(Gawain Douglas: The Palace of Honour. ab. 1500.)

ababcccdd

My love is like unto th' eternal fire,
And I as those which therein do remain;
Whose grievous pains is but their great desire
To see the sight which they may not attain:
So in hell's heat myself I feel to be,
That am restrained by great extremity,
The sight of her which is so dear to me.
O! puissant love! and power of great avail!
By whom hell may be felt e'er death assail!

(Sir Thomas Wyatt: Of the extreme torment endured by the unhappy lover. ab. 1550.)
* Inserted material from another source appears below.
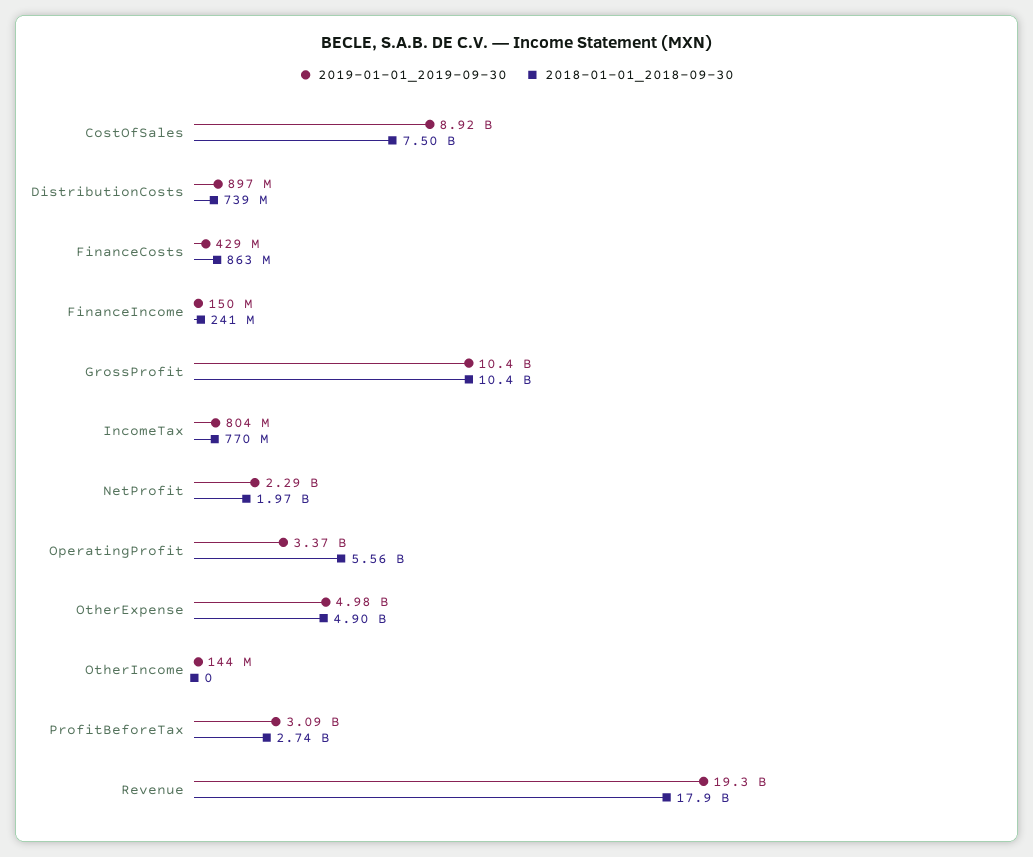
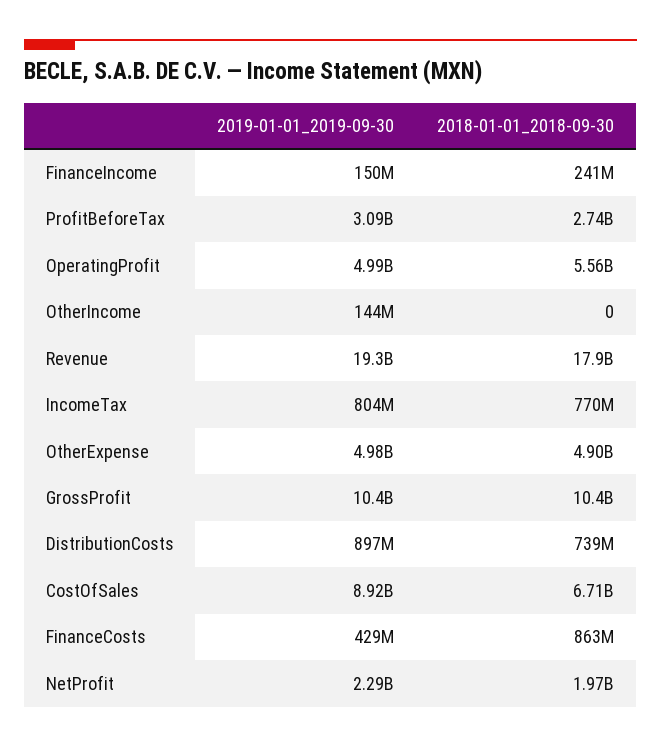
2018-01-01_2018-09-30, CostOfSales: 7500000000 -> 6710000000
2019-01-01_2019-09-30, OperatingProfit: 3370000000 -> 4990000000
ababbcbcc ("Spenserian stanza")

By this the Northerne wagoner had set
His sevenfold teme behind the stedfast starre
That was in Ocean waves yet never wet,
But firme is fixt, and sendeth light from farre
To all that in the wide deepe wandring arre;
And chearefull Chaunticlere with his note shrill
Had warned once, that Phœbus fiery carre
In hast was climbing up the Easterne hill,
Full envious that night so long his roome did fill.

(Spenser: The Faerie Queene, bk. i. canto 2, st. 1. 1590.)
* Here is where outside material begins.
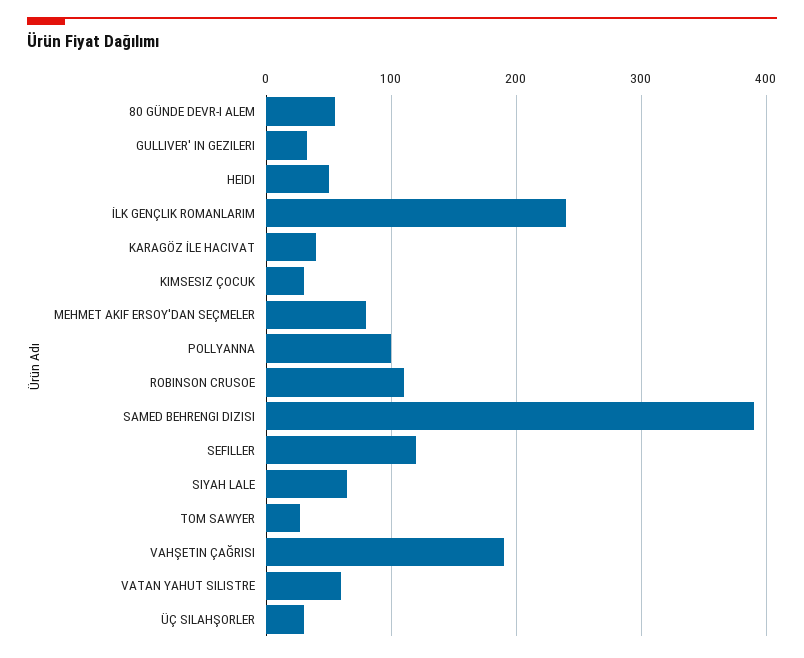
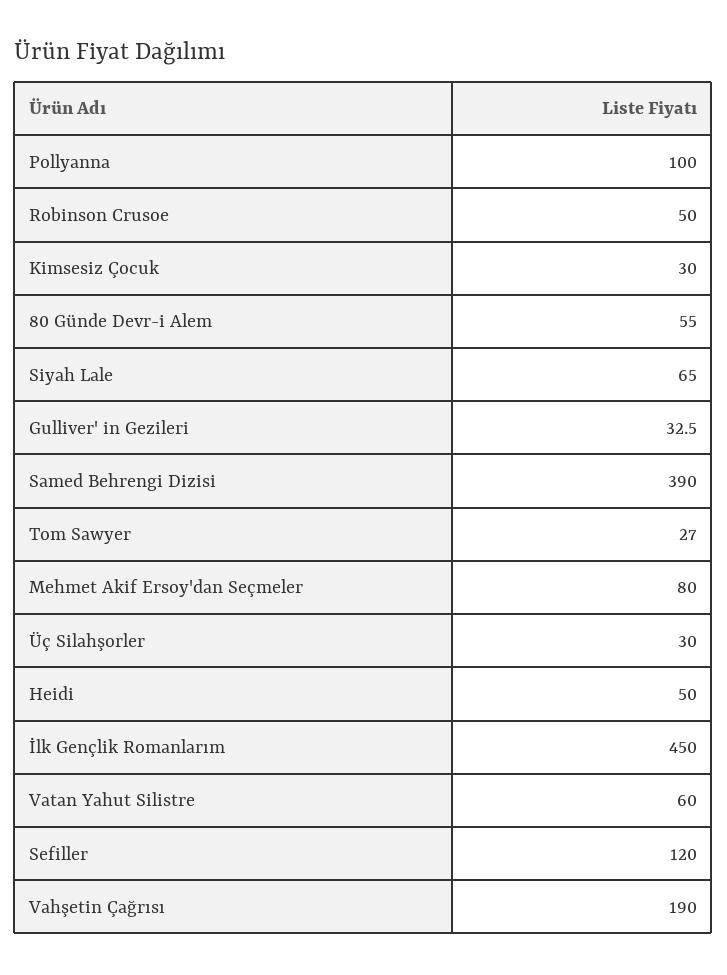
İLK GENÇLIK ROMANLARIM: 240 -> 450
KARAGÖZ İLE HACIVAT: 40 -> none
ROBINSON CRUSOE: 110 -> 50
And more to lulle him in his slumber soft,
A trickling streame from high rock tumbling downe,
And ever-drizling raine upon the loft,
Mixt with a murmuring winde, much like the sowne
Of swarming Bees, did cast him in a swowne.
No other noyse, nor peoples troublous cryes,
As still are wont t'annoy the walled towne,
Might there be heard; but carelesse Quiet lyes
Wrapt in eternall silence farre from enimyes.